Space may often seem to be a vast void of darkness and silence, but there is apparently astral misbehavior going on right in our galaxy. The supermassive black hole lurking in the center of the Milky Way only comes off as quiet — until it acts up every 10,000 years and launches spitballs made of star stuff.
This troublemaker that clearly has no regard for cosmic classroom rules is the result of tidal disruption, a phenomenon in which a star-crossed star that wanders too close to a black hole's event horizon is ruthlessly ripped to shreds by the intense pull of its tidal gravitational forces. Chaos ensues as the star is mutilated and half of its mass is ravenously consumed while the other half is flung out.
As the swirling gases that were the star's innards spiral into orbit around the black hole, some of the astral gore is forcibly flung out far away enough from the intense gravity that it falls apart and regroups into around a hundred glowing planet-size globs that shoot into space at up to 20 million mph.
Mischief like this doesn't just happen in the Milky Way. Andromeda fires them right back at us. Black holes reside at the cores of most other galaxies, and once they catapult fiery projectiles at such incredible speeds, most zoom far beyond their galaxy.
Rogue behavior doesn't make these disembodied stellar fragments rogue planets. While they could pass for planetary rogues in the eye of a telescope -- and usually range in size from Neptune to Jupiter -- they're anything but. Planets take millions of years to come into being. These fireballs form within about a year after their stars are mangled by black holes and are made mostly of the hydrogen and helium that fueled those stars. Their chemical composition is also inconsistent; since they are Frankenstein-esque objects reanimated from different parts of the same destroyed star, one can be drastically different from the other on a molecular level.
Proving that these elusive objects really are hurtling through space somewhere is the obsession of Eden Girma.
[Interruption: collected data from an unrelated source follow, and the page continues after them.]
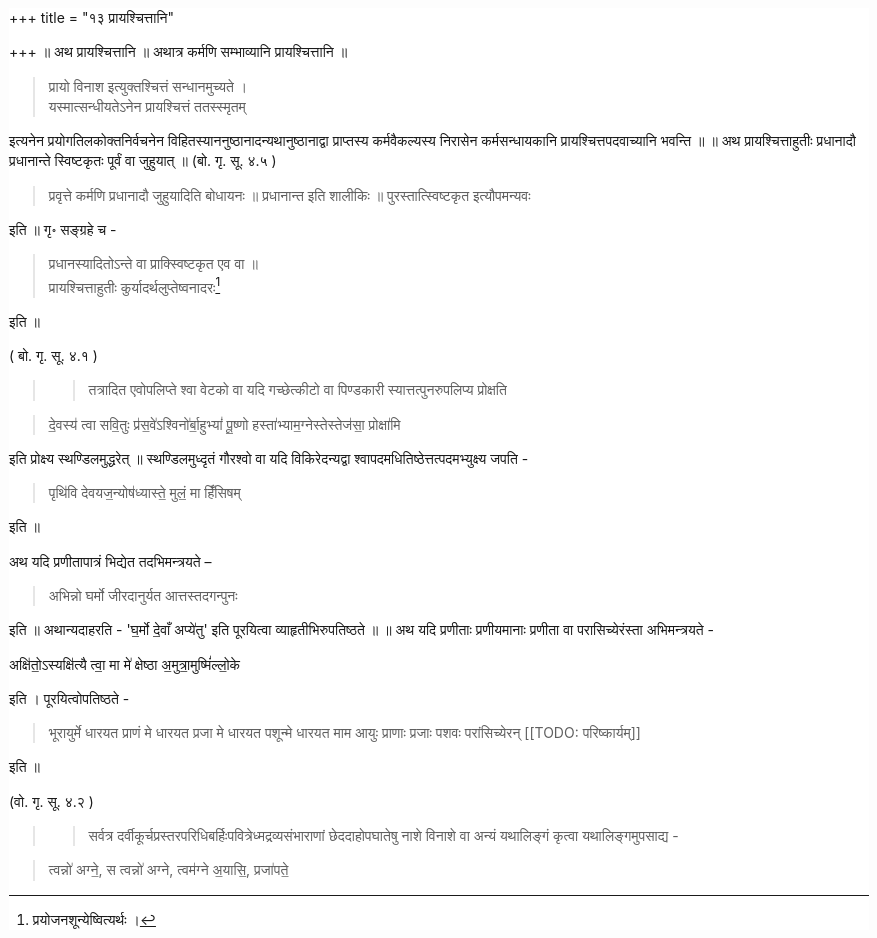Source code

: +++
title = "१३ प्रायश्चित्तानि"

+++
॥ अथ प्रायश्चित्तानि ॥ अथात्र कर्मणि सम्भाव्यानि प्रायश्चित्तानि ॥ 

> प्रायो विनाश इत्युक्तश्चित्तं सन्धानमुच्यते ।  
यस्मात्सन्धीयतेऽनेन प्रायश्चित्तं ततस्स्मृतम्

इत्यनेन प्रयोगतिलकोक्तनिर्वचनेन विहितस्याननुष्ठानादन्यथानुष्ठानाद्वा प्राप्तस्य कर्मवैकल्यस्य निरासेन कर्मसन्धायकानि प्रायश्चित्तपदवाच्यानि भवन्ति ॥ ॥ अथ प्रायश्चित्ताहुतीः प्रधानादौ प्रधानान्ते स्विष्टकृतः पूर्वं वा जुहुयात् ॥ (बो. गृ. सू. ४.५ ) 

> प्रवृत्ते कर्मणि प्रधानादौ जुहुयादिति बोधायनः ॥ प्रधानान्त इति शालीकिः ॥ पुरस्तात्स्विष्टकृत इत्यौपमन्यवः

इति ॥ गृ॰ सङ्ग्रहे च - 

> प्रधानस्यादितोऽन्ते वा प्राक्स्विष्टकृत एव वा ॥  
प्रायश्चित्ताहुतीः कुर्यादर्थलुप्तेष्वनादरः[^१] 

इति ॥

[^१]: प्रयोजनशून्येष्वित्यर्थः ।

( बो. गृ. सू. ४.१ ) 

>> तत्रादित एवोपलिप्ते श्वा वेटको वा यदि गच्छेत्कीटो वा पिण्डकारी स्यात्तत्पुनरुपलिप्य प्रोक्षति 

> दे॒वस्य॑ त्वा सवि॒तुः प्र॑स॒वे॑ऽश्विनो॑र्बा॒हुभ्यां॑ पू॒ष्णो हस्ता॑भ्याम॒ग्नेस्तेस्तेज॑सा॒ प्रोक्षा॑मि

इति प्रोक्ष्य स्थण्डिलमुद्धरेत् ॥ स्थण्डिलमुध्दृतं गौरश्वो वा यदि विकिरेदन्यद्वा श्वापदमधितिष्ठेत्तत्पदमभ्युक्ष्य जपति - 

> पृथि॑वि देवयज॒न्योष॑ध्यास्ते॒ मुलं॒ मा हिँ॑सिषम्

इति ॥

अथ यदि प्रणीतापात्रं भिद्येत तदभिमन्त्रयते – 

> अभिन्नो घर्मो जीरदानुर्यत आत्तस्तदगन्पुनः

इति ॥ अथान्यदाहरति - 'घ॒र्मो दे॒वाँ अप्ये॑तु' इति पूरयित्वा व्याहृतीभिरुपतिष्ठते ॥ ॥ अथ यदि प्रणीताः प्रणीयमानाः प्रणीता वा परासिच्येरंस्ता अभिमन्त्रयते - 

अक्षि॑तो॒ऽस्यक्षि॑त्यै त्वा॒ मा मे॑ क्षेष्ठा अ॒मुत्रा॒मुष्मिं॑ल्लो॒के

इति । पूरयित्वोपतिष्ठते - 

> भूरायुर्मे धारयत प्राणं मे धारयत प्रजा मे धारयत पशून्मे धारयत माम आयुः प्राणाः प्रजाः पशवः परांसिच्येरन्
[[TODO: परिष्कार्यम्]]

इति ॥

(वो. गृ. सू. ४.२ ) 

>> सर्वत्र दर्वीकूर्चप्रस्तरपरिधिबर्हिःपवित्रेध्मद्रव्यसंभाराणां छेददाहोपघातेषु नाशे विनाशे वा अन्यं यथालिङ्गं कृत्वा यथालिङ्गमुपसाद्य - 

> त्वन्नो॑ अग्ने॒, स त्वन्नो॑ अग्ने, त्वम॑ग्ने अ॒यासि॒, प्रजा॑पते॒ 


[^१_२]: सर्वत्र होतृहोमं मनसानुद्रुत्य चतुर्गृहीतेन सग्रहं जुहुयात् ॥
[^१_३]: 'द्वे मिन्दाहुती' इति प्र॰ तिलके पाठः ॥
With her colleagues at the Harvard Smithsonian Center for Astrophysics (CfA), the Harvard undergrad and team lead developed a computer code that simulated their trajectories to determine where exactly they are whizzing by and whether they dare approach our planet. Simulations revealed that the majority of them not only rocket out of the Milky Way, but end up anywhere from 700 to 10 million light years away. It would take approximately a million years from the time of ejection for one to reach the vicinity of Earth even at a supernatural speed. Meaning, none will be crashing into us any time soon.
Girma is cautiously optimistic that we will soon be able to see the spitballs in action. Even though these far-off infrared globes would fade considerably during their million-year journeys toward us as they cooled off (infrared radiation emissions issue from heated objects), upcoming advanced telescopes such as the James Webb Space Telescope and the Large Synoptic Survey Telescope may be able to identify them as soon as next year — if one actually crosses its field of vision.
"Only about one out of a thousand free-floating planets will be one of these second-generation oddballs," observed Girma. Even though the fireballs that linger in the Milky Way are relatively rare -- not to mention difficult to tell apart from rogue planets meandering around our galaxy -- capturing an image of one is not impossible. Future technology may just spot a space oddity.